Crunch talks aimed at avoiding strikes by baggage handlers and other staff at airports across the country are due to be held next week.

Officials from the Unite union and aviation services company Swissport will meet at conciliation service Acas on Tuesday.

More than 1,500 check-in staff, baggage handlers and cargo crew - including those at Aberdeen, Edinburgh and Glasgow - are due to strike for 48 hours just before Christmas in a long-running pay dispute.

Members of Unite employed by Swissport will walk out on December 23 and 24 at a total of 18 airports across the UK.

Unite general secretary Len McCluskey said: "This is clearly a positive development. We are pleased that the company will sit down with us in an effort the resolve this dispute. We are confident that our members' case is extremely strong, and that fairness will prevail."

No talks have yet been arranged to try to head off a strike by British Airways cabin crew on Christmas Day and Boxing Day in a row over pay.

The airline said it was "appalled" at the decision by the Unite union and pledged to ensure its customers get to their destinations.

The row involves around 4,500 so-called mixed fleet cabin crew who joined BA since 2010.

Unite say they are on lower pay than other staff.

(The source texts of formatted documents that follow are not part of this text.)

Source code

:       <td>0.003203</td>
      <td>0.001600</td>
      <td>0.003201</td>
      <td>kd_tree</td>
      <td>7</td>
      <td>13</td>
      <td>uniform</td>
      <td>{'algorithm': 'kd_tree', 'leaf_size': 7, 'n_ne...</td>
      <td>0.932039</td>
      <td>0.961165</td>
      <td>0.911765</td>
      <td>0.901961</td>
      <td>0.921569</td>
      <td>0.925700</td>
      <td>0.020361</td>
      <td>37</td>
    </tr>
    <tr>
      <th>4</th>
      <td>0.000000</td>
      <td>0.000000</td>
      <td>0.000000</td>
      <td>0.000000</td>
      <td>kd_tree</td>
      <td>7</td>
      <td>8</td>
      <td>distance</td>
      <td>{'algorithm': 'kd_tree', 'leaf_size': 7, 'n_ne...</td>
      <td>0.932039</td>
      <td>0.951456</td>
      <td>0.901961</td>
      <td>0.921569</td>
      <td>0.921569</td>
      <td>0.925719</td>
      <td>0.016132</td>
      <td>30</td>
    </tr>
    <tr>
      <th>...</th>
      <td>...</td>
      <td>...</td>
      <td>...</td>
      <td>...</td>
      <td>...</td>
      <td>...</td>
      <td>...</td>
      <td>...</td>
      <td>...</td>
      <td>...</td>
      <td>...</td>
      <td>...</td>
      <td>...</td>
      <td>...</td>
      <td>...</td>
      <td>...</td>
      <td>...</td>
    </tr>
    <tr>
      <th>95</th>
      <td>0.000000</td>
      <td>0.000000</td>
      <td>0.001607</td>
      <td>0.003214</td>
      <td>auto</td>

BA, which employs around 16,000 cabin crew, said in a statement: "We are appalled that Unite proposes to disrupt customers' travel plans on such special days when so many families are trying to gather together or set off on well-deserved holidays. This calculated and heartless action is completely unnecessary and we are determined that it will fail.

"We will plan to ensure all our customers travel to their destinations so that their Christmas arrangements are not ruined.

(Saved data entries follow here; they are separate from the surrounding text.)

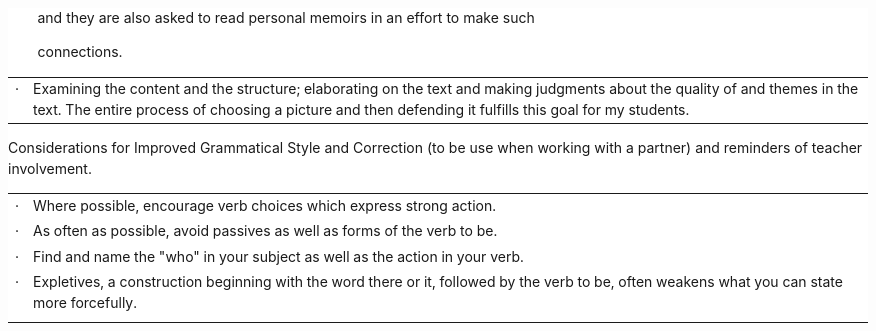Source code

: <font color="#ffffff" style="visibility:hidden;">
____
</font>
and they are also asked to read personal memoirs in an effort to make such
</p>
<p>
<font color="#ffffff" style="visibility:hidden;">
____
</font>
connections.
</p>
<table border="0">
<tr>
<td>
·
</td>
<td>
Examining the content and the structure; elaborating on the text and making   judgments about the quality of and themes in the text. The entire process of choosing a picture and then defending it fulfills this goal for my students.
</td>
</tr>
</table>
<p>
Considerations for Improved Grammatical Style and Correction (to be use when working with a partner) and reminders of teacher involvement.
</p>
<table border="0">
<tr>
<td>
·
</td>
<td>
Where possible, encourage verb choices which express strong action.
</td>
</tr>
<tr>
<td>
·
</td>
<td>
As often as possible, avoid passives as well as forms of the verb to be.
</td>
</tr>
<tr>
<td>
·
</td>
<td>
Find and name the "who" in your subject as well as the action in your verb.
</td>
</tr>
<tr>
<td>
·
</td>
<td>
Expletives, a construction beginning with the word there or it, followed by the verb to be, often weakens what you can state more forcefully.
</td>
</tr>
<tr>
<td>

"Meanwhile, we have also approached the conciliation service Acas to seek their assistance in reaching an outcome that would avoid any possibility of disruption."

Virgin pilots have not planned a fully fledged strike but will work "strictly to contract" with a removal of "goodwill" from December 23, their PPU union said.

Postal and rail workers are also planning industrial action in what is being dubbed a "Christmas of discontent".

A dispute between Southern Railway and train drivers has already brought a large portion of the travel network to a standstill this December.